### Work task
Reproduce the records below word for word, omitting the pictures from your answer.

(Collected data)
▬▬▬
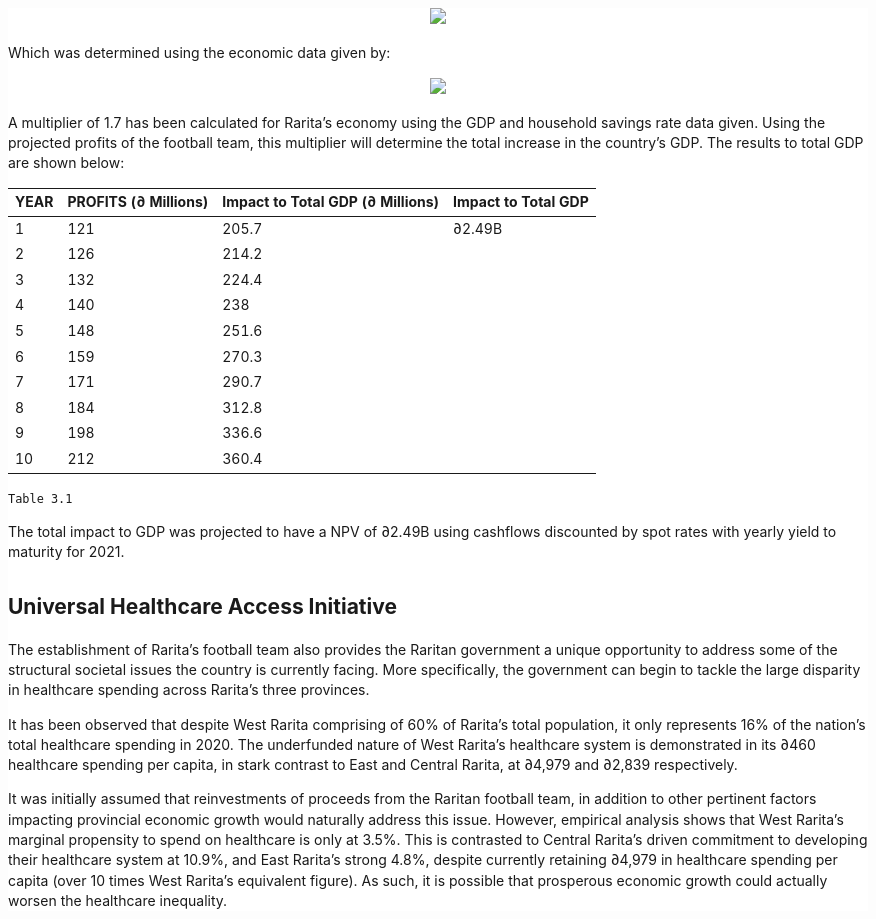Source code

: <p align="center">
<img src="https://user-images.githubusercontent.com/103352150/162612975-c5603520-48fd-49e5-8fe8-d58954f2586f.png" > 
</p>
Which was determined using the economic data given by:

<p align="center">
<img src="https://user-images.githubusercontent.com/103352150/162613087-92eb1f67-704d-4e21-80d5-12cc7c6cc227.png"> 
</p>

A multiplier of 1.7 has been calculated for Rarita’s economy using the GDP and household savings rate data given. Using the projected profits of the football team, this multiplier will determine the total increase in the country’s GDP. The results to total GDP are shown below: 


|YEAR |PROFITS  (∂ Millions) |Impact to Total GDP (∂ Millions) |Impact to Total GDP |
| - | :- | :- | - |
|1 |121|205.7 |∂2.49B |
|2 |126|214.2 ||
|3 |132|224.4 ||
|4 |140|238 ||
|5 |148|251.6 ||
|6 |159|270.3 ||
|7 |171|290.7 ||
|8 |184|312.8 ||
|9 |198|336.6 ||
|10 |212|360.4 ||

    Table 3.1 

The total impact to GDP was projected to have a NPV of ∂2.49B using cashflows discounted by spot rates with yearly yield to maturity for 2021. 

## Universal Healthcare Access Initiative 

The establishment of Rarita’s football team also provides the Raritan government a unique opportunity to address some of the structural societal issues the country is currently facing. More specifically, the government can begin to tackle the large disparity in healthcare spending across Rarita’s three provinces.  

It has been observed that despite West Rarita comprising of 60% of Rarita’s total population, it only represents 16% of the nation’s total healthcare spending in 2020. The underfunded nature of West Rarita’s healthcare system is demonstrated in its ∂460 healthcare spending per capita, in stark contrast to East and Central Rarita, at ∂4,979 and ∂2,839 respectively.  

It was initially assumed that reinvestments of proceeds from the Raritan football team, in addition to other pertinent factors impacting provincial economic growth would naturally address this issue. However, empirical analysis shows that West Rarita’s marginal propensity to spend on healthcare is only at 3.5%. This is contrasted to Central Rarita’s driven commitment to developing their healthcare system at 10.9%, and East Rarita’s strong 4.8%, despite currently retaining ∂4,979 in healthcare spending per capita (over 10 times West Rarita’s equivalent figure). As such, it is possible that prosperous economic growth could actually worsen the healthcare inequality.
▬▬▬
### Solution to this problem
Source code

: <p align="center">
<img src="https://user-images.githubusercontent.com/103352150/162612975-c5603520-48fd-49e5-8fe8-d58954f2586f.png" > 
</p>
Which was determined using the economic data given by:

<p align="center">
<img src="https://user-images.githubusercontent.com/103352150/162613087-92eb1f67-704d-4e21-80d5-12cc7c6cc227.png"> 
</p>

A multiplier of 1.7 has been calculated for Rarita’s economy using the GDP and household savings rate data given. Using the projected profits of the football team, this multiplier will determine the total increase in the country’s GDP. The results to total GDP are shown below: 


|YEAR |PROFITS  (∂ Millions) |Impact to Total GDP (∂ Millions) |Impact to Total GDP |
| - | :- | :- | - |
|1 |121|205.7 |∂2.49B |
|2 |126|214.2 ||
|3 |132|224.4 ||
|4 |140|238 ||
|5 |148|251.6 ||
|6 |159|270.3 ||
|7 |171|290.7 ||
|8 |184|312.8 ||
|9 |198|336.6 ||
|10 |212|360.4 ||

    Table 3.1 

The total impact to GDP was projected to have a NPV of ∂2.49B using cashflows discounted by spot rates with yearly yield to maturity for 2021. 

## Universal Healthcare Access Initiative 

The establishment of Rarita’s football team also provides the Raritan government a unique opportunity to address some of the structural societal issues the country is currently facing. More specifically, the government can begin to tackle the large disparity in healthcare spending across Rarita’s three provinces.  

It has been observed that despite West Rarita comprising of 60% of Rarita’s total population, it only represents 16% of the nation’s total healthcare spending in 2020. The underfunded nature of West Rarita’s healthcare system is demonstrated in its ∂460 healthcare spending per capita, in stark contrast to East and Central Rarita, at ∂4,979 and ∂2,839 respectively.  

It was initially assumed that reinvestments of proceeds from the Raritan football team, in addition to other pertinent factors impacting provincial economic growth would naturally address this issue. However, empirical analysis shows that West Rarita’s marginal propensity to spend on healthcare is only at 3.5%. This is contrasted to Central Rarita’s driven commitment to developing their healthcare system at 10.9%, and East Rarita’s strong 4.8%, despite currently retaining ∂4,979 in healthcare spending per capita (over 10 times West Rarita’s equivalent figure). As such, it is possible that prosperous economic growth could actually worsen the healthcare inequality.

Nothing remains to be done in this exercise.